Wednesday, December 14, 2011

Growing the Beard

Being the absolutely amazing guy that I am, this year I have decided to give a gift to you, my readers. For the next twelve days, I will be providing you with a new piece of writing each day. Some will be lighthearted in scope and delivery, while others will be more serious in nature.

One of my favorite non-social networking websites is TVTropes.org. It’s a fun compilation of common themes found in not only television but also in other forms of entertainment. It gives a detailed description of the trope then provides multiple examples of that trope. Today, one particular trope, “Growing the Beard”, caught my attention.

Named for the marked improvement in quality of Star Trek: The Next Generation after Commander Riker grew a beard, the site defines Growing the Beard as “…the definitive moment when a television show becomes better in quality.” Many (if not most) good television shows have one of these moments, the defining eureka where everything finally clicks.

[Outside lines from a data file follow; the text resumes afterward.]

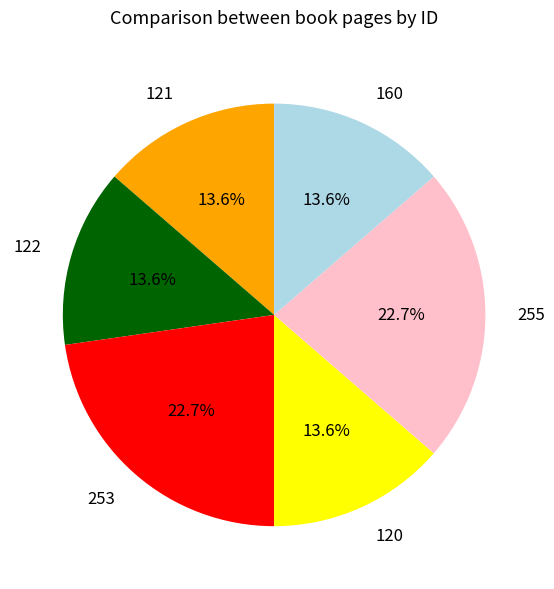

How many slices are in this pie chart?

6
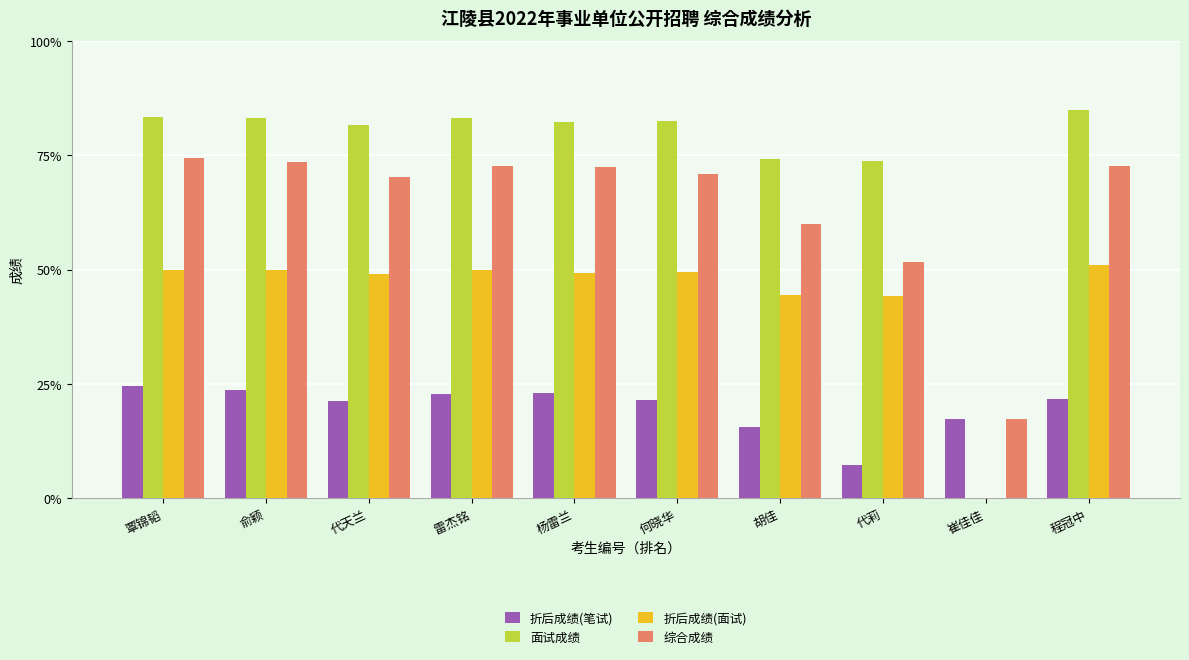

What is the difference between the 面试成绩 values at 崔佳佳 and 俞颖?

83.1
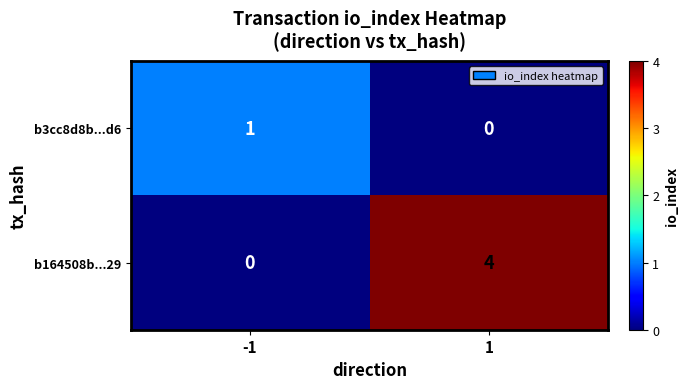

What is the spread (max minus min) of values at -1?

1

I thought about this trope and if it applies to people in unscripted life, and I immediately concluded that it does. I decided to delve a little deeper in that train of thought and figure out my “Growing the Beard” moment. What surprised me is that I have had a number of these moments in my life, defining moments that brought me into a successful chapter of my life.

The first “Growing the Beard” moment I had occurred in two parts over a span of five months from late 2002 to early 2003. After I started “Inside the Mind of Jakob Duehr”, I began to come into my own in terms of figuring myself out, but I hadn’t quite put all the pieces together. That happened in March 2003 when I decided to leave Palos Bible Church and return to Stone. I covered that in detail in my apologia, so I will not rehash that here. Those two decisions affected my life in a drastic way.

The next “Growing the Beard” moment occurred over the summer of 2008. When I finally decided to take control over my physical well-being, everything turned around. I felt better, I certainly looked better, and I gained the confidence that had been never been part of my repertoire. It helped me immeasurably during my student teaching, and it brought me into one of the happiest periods of my life.

The final “Growing the Beard” moment, incidentally, occurred when I shaved my beard in July 2011. I was just getting started in my job at Huntington, and I was still pretty beaten down mentally and emotionally from two years of bitter pills. When I shaved the beard and into the facial hair I currently have (and had wanted to grow for many years), I realized that facially I looked like the person I always wanted to be. It restored a very minute amount of my confidence. I then started to act the way I always wanted to act. I became a harder worker. I complained less. I even lost all the weight I had regained and have gotten into the best shape of my life.

I am not delusional enough to believe that my facial hair has a Samson-esque effect on my life and that shaving it would hasten my personal destruction. What I will say is that life has its ebbs and flows, and it is foolish to believe that things can never turn around. Sometimes all it takes is a little something. It could be as easy as growing a beard.